## WHAT YOU NEED TO DO
Which lines in the records below contain the word "objectives"? Report each of them.

## AVAILABLE RECORDS
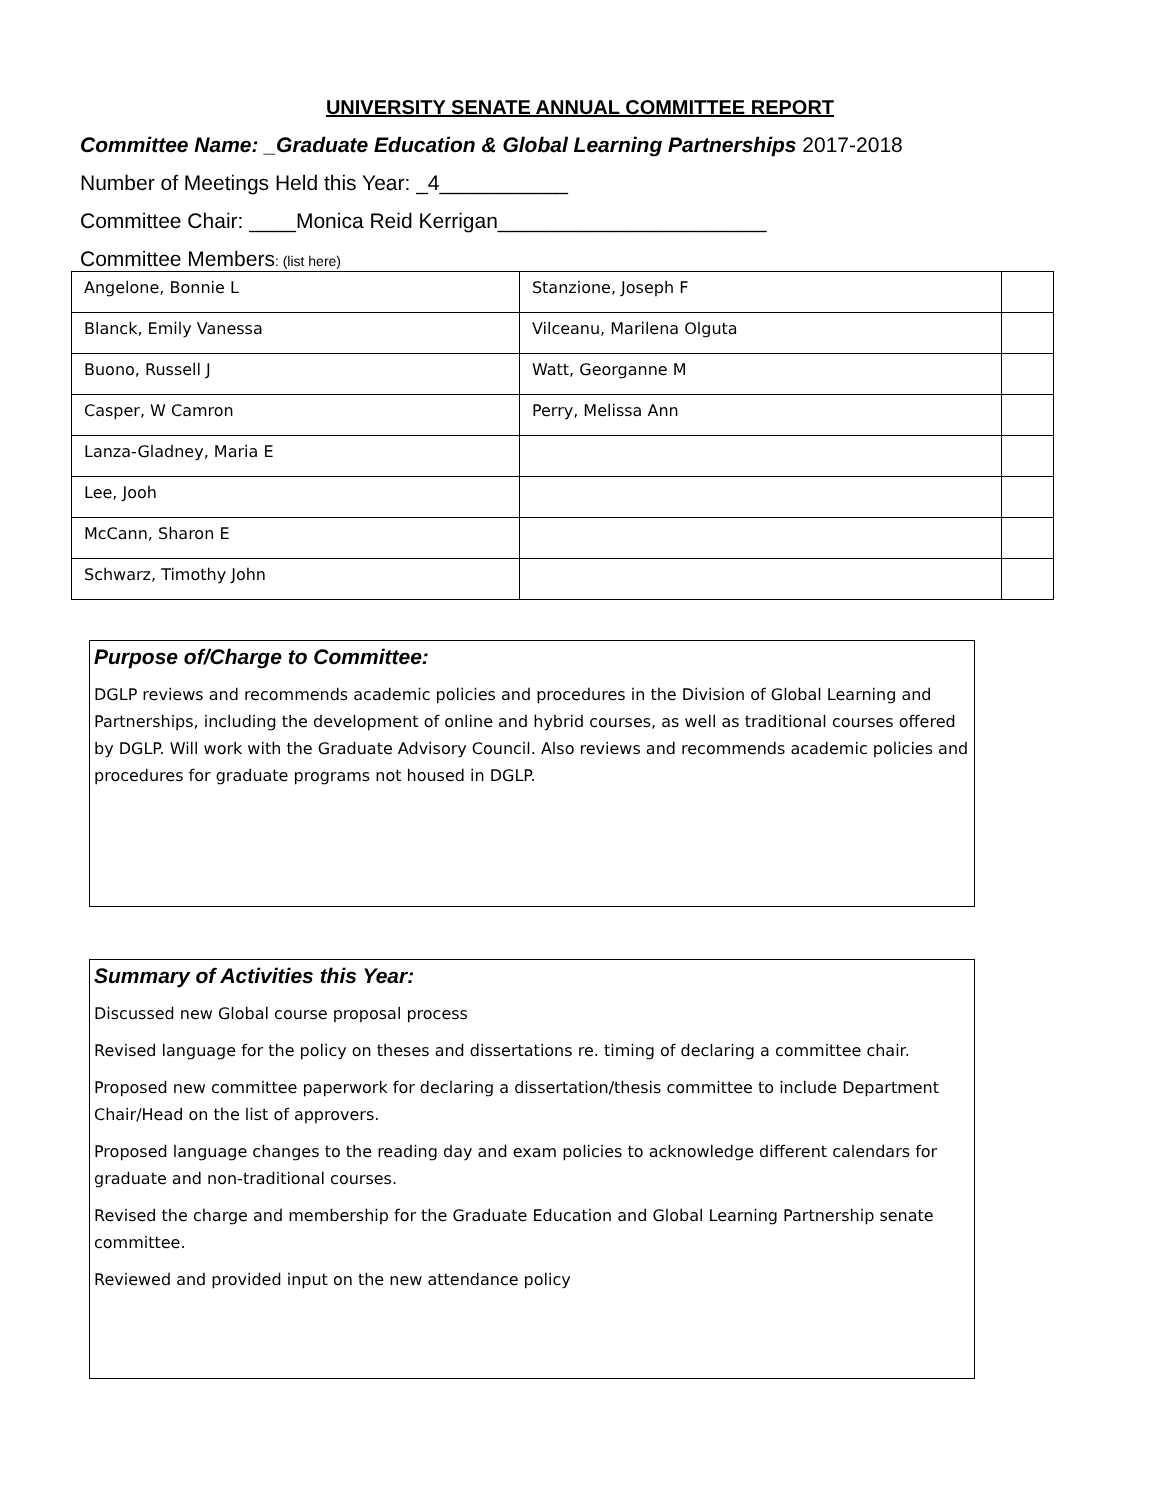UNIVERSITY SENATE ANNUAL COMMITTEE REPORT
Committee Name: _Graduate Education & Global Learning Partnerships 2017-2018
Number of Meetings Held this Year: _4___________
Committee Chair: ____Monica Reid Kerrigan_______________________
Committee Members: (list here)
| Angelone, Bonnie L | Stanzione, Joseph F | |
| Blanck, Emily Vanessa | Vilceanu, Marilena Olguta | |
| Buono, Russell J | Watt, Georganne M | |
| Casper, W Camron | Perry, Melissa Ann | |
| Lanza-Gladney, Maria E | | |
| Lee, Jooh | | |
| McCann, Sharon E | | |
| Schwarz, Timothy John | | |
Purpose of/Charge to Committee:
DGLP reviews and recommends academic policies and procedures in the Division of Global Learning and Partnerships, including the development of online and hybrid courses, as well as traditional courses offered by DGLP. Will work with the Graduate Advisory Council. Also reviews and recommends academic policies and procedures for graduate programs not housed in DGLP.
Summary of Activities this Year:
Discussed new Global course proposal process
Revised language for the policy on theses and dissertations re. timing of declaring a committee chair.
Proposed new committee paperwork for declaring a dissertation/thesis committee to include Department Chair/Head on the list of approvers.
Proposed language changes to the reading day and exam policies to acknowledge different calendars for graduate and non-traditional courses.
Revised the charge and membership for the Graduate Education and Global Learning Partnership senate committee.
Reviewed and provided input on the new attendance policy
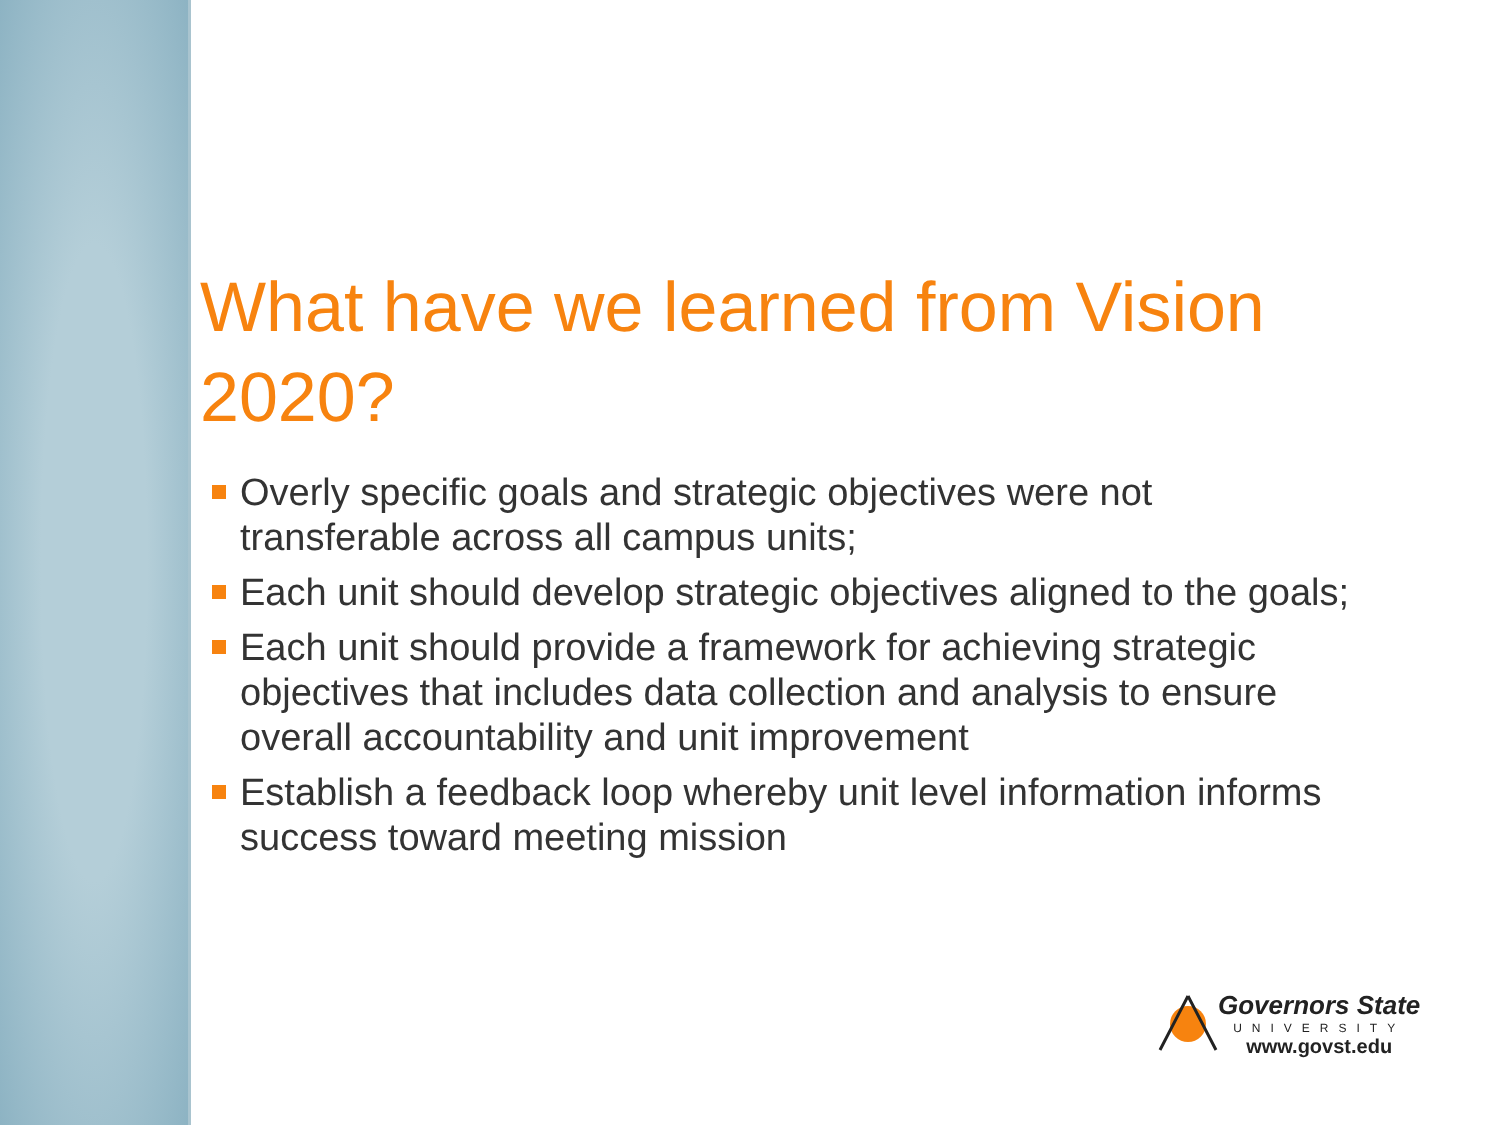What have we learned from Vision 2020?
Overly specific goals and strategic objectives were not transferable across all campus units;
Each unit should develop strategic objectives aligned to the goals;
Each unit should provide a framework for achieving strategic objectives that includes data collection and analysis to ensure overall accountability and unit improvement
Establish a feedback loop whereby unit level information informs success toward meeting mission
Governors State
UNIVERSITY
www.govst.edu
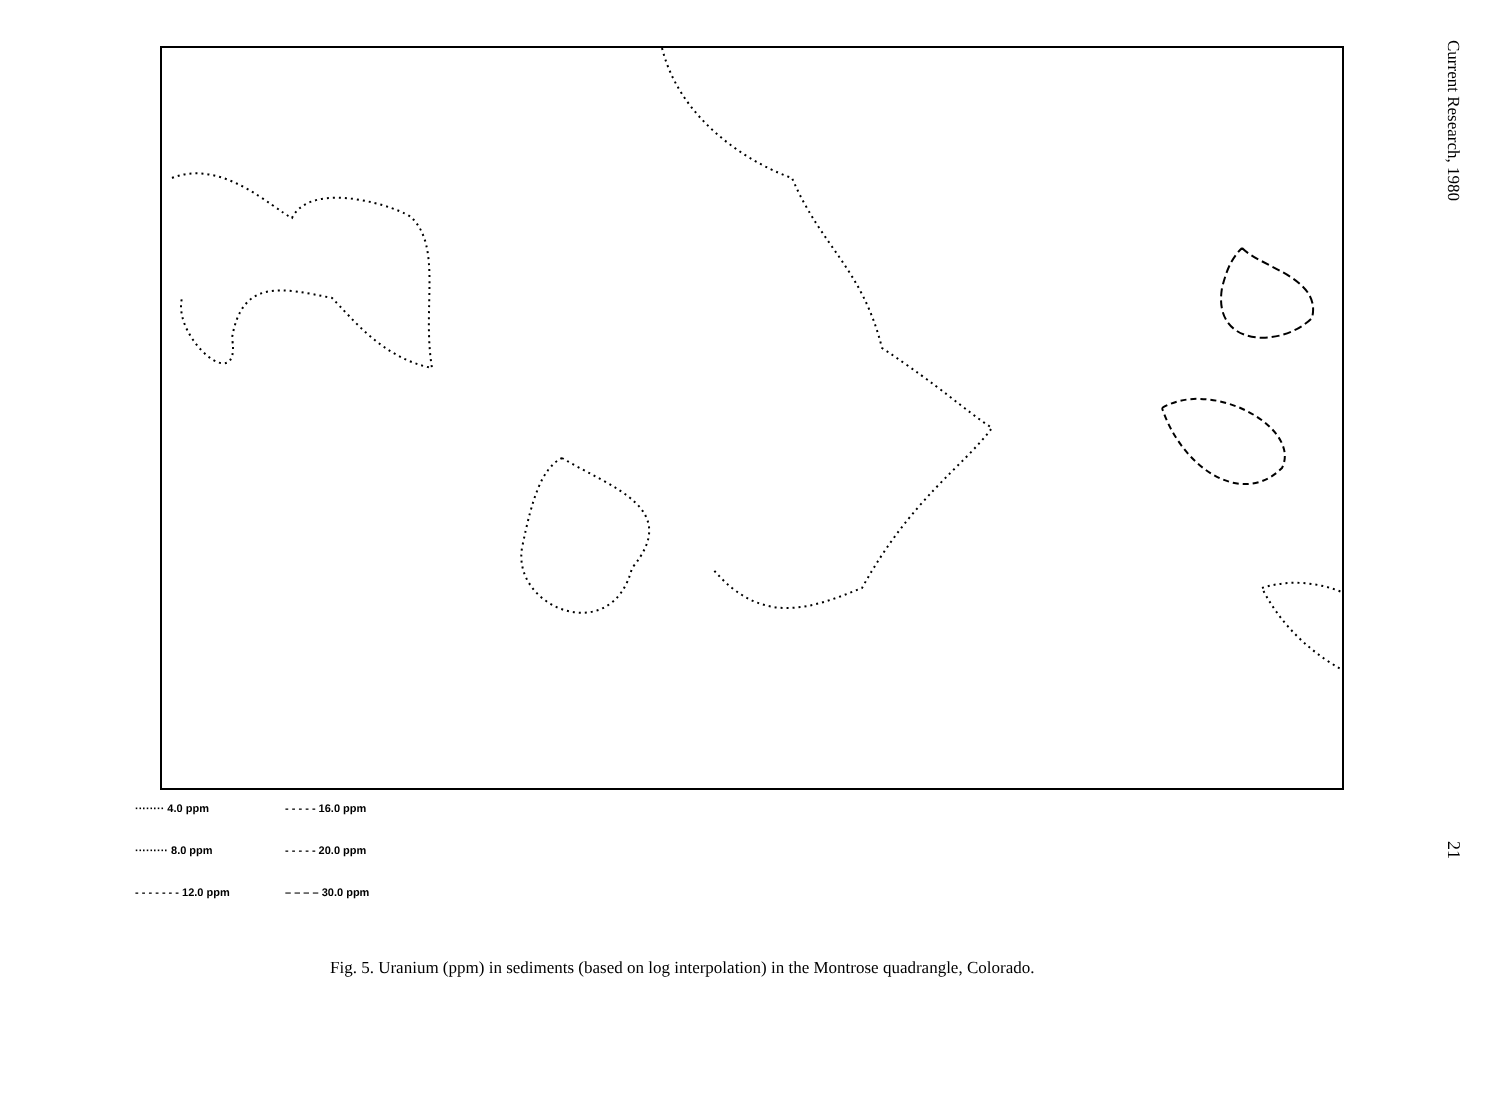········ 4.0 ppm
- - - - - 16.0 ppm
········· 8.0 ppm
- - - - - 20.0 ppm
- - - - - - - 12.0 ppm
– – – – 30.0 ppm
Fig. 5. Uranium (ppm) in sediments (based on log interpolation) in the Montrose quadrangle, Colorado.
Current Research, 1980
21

## SOLUTION
Overly specific goals and strategic objectives were not transferable across all campus units;
Each unit should develop strategic objectives aligned to the goals;
Each unit should provide a framework for achieving strategic objectives that includes data collection and analysis to ensure overall accountability and unit improvement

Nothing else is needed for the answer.